PhD Defence: Dominik Rösch


In his dissertation ‘Market Efficiency and Liquidity’ ERIM’s Dominik Rösch investigates the interaction between market efficiency and liquidity. In particular to document time- and cross-sectional variation in market efficiency, and whether individual stock efficiency co-moves with aggregate market efficiency; to investigate why inefficiencies arise and how trading against these inefficiencies affects market liquidity.

Dominik defended his dissertation in the Senate Hall at Erasmus University Rotterdam on Friday, 18 December 2015 at 11:30. His supervisor was Prof.dr. M.A. van Dijk. Other members of the Doctoral Committee were Dr. D.G.J. Bongaerts (RSM), Prof.dr. J.J.A.G. Driessen (Tilburg University), and Prof.dr. A.J. Menkveld  (VU Amsterdam).

About Dominik Rösch

Dominik Rösch is currently an Assistant Professor of Finance at the State University of New York at Buffalo. Before starting his PhD at the Rotterdam School of Management he received a Master's degree (or its German equivalent) in Mathematics from the University of Bonn and in Finance from the University of London. He worked several years as a programmer and as a quantitative analyst, of which four years he worked as the Head of Quants for the Regentmarkets Group.

His research interests are in empirical asset pricing and market microstructure. In particular, he is interested in market efficiency, liquidity, and arbitrage. He also has a passion for programming and database management: During his PhD he developed a framework that allows to conveniently analyze terabytes of worldwide tick-by-tick data.
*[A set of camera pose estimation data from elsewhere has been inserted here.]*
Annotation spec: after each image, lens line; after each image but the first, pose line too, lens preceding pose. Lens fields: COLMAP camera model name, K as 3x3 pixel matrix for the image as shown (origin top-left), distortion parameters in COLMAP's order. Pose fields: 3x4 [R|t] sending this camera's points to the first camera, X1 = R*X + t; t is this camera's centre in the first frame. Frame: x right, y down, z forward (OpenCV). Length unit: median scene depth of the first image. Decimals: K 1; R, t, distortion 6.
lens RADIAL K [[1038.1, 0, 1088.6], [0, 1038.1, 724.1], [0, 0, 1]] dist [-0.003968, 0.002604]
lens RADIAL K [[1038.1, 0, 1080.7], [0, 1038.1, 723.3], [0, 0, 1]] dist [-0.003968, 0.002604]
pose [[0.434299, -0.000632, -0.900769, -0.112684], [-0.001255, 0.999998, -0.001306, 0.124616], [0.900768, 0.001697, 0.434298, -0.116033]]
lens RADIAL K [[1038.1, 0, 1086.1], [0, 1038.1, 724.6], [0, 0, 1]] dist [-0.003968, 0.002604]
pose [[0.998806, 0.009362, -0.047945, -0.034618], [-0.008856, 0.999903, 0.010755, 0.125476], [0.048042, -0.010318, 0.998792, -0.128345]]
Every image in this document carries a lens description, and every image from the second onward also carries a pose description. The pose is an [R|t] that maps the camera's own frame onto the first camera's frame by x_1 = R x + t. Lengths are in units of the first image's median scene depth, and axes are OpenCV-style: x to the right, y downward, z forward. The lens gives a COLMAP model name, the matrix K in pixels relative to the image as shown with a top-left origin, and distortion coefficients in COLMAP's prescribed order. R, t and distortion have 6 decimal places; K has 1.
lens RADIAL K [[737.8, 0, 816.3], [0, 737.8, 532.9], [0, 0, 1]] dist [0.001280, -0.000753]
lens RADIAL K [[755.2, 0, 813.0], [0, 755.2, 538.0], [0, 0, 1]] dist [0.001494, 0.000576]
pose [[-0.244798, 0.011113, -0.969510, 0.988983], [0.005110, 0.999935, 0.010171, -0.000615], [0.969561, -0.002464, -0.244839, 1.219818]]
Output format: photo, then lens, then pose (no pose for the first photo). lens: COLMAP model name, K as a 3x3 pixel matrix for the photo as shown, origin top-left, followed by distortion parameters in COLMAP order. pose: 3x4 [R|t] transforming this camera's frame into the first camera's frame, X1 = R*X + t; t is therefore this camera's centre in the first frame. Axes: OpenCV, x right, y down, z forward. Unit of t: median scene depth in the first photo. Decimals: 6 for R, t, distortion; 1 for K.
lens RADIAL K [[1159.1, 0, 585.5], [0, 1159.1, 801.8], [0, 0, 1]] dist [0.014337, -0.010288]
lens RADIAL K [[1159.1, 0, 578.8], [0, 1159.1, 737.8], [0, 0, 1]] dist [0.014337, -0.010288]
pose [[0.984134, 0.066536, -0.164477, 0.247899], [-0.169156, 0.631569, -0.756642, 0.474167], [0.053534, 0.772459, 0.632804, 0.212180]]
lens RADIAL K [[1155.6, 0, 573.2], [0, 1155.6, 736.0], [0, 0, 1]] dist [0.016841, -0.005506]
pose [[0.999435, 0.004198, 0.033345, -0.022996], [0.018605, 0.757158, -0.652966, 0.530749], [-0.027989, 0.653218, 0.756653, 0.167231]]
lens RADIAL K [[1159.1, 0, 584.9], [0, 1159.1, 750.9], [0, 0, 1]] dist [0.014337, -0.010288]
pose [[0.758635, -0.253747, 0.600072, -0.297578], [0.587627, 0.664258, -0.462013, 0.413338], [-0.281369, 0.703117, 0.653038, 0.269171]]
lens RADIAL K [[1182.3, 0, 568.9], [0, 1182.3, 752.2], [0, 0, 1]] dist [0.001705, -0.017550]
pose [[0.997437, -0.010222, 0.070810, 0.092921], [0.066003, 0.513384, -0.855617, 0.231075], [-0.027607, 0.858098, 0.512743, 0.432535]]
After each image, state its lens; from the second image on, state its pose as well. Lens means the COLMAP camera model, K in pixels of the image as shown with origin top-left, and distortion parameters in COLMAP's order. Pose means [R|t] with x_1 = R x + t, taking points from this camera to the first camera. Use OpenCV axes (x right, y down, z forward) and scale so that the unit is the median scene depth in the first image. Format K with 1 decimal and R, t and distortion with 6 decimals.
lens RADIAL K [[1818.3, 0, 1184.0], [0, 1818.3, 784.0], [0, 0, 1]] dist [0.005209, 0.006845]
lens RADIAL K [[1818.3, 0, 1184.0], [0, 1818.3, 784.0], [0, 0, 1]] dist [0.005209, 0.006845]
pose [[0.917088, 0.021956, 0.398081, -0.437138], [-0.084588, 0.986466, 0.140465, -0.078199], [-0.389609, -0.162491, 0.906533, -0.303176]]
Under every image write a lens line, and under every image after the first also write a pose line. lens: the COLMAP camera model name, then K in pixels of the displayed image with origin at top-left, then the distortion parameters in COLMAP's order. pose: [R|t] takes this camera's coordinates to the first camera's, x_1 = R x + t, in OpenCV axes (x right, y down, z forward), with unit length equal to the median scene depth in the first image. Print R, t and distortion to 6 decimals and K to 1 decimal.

Dominik presented his research in several international conferences, such as the annual meetings of the European Finance Association, and received an outstanding paper award at the 50th Eastern Finance Association meeting. He also spend a semester at Cornell and served as a referee for the Review of Financial Studies.

Thesis Abstract

The main theme of this thesis is to investigate the interaction between market efficiency and liquidity. In particular to document time- and cross-sectional variation in market efficiency, and whether individual stock efficiency co-moves with aggregate market efficiency; to investigate why inefficiencies arise and how trading against these inefficiencies affects market liquidity. Theory predicts that arbitrage improves financial market liquidity when arbitrage opportunities arise as a result of temporary demand shocks and worsens liquidity when arbitrage opportunities arise as a result of differences in information. My analysis suggests that around 70% of the arbitrage opportunities arise as a result of demand shocks. Consistent with theory, I then show that an increase in arbitrage activity is associated with a reduction in market order imbalance and an improvement in liquidity.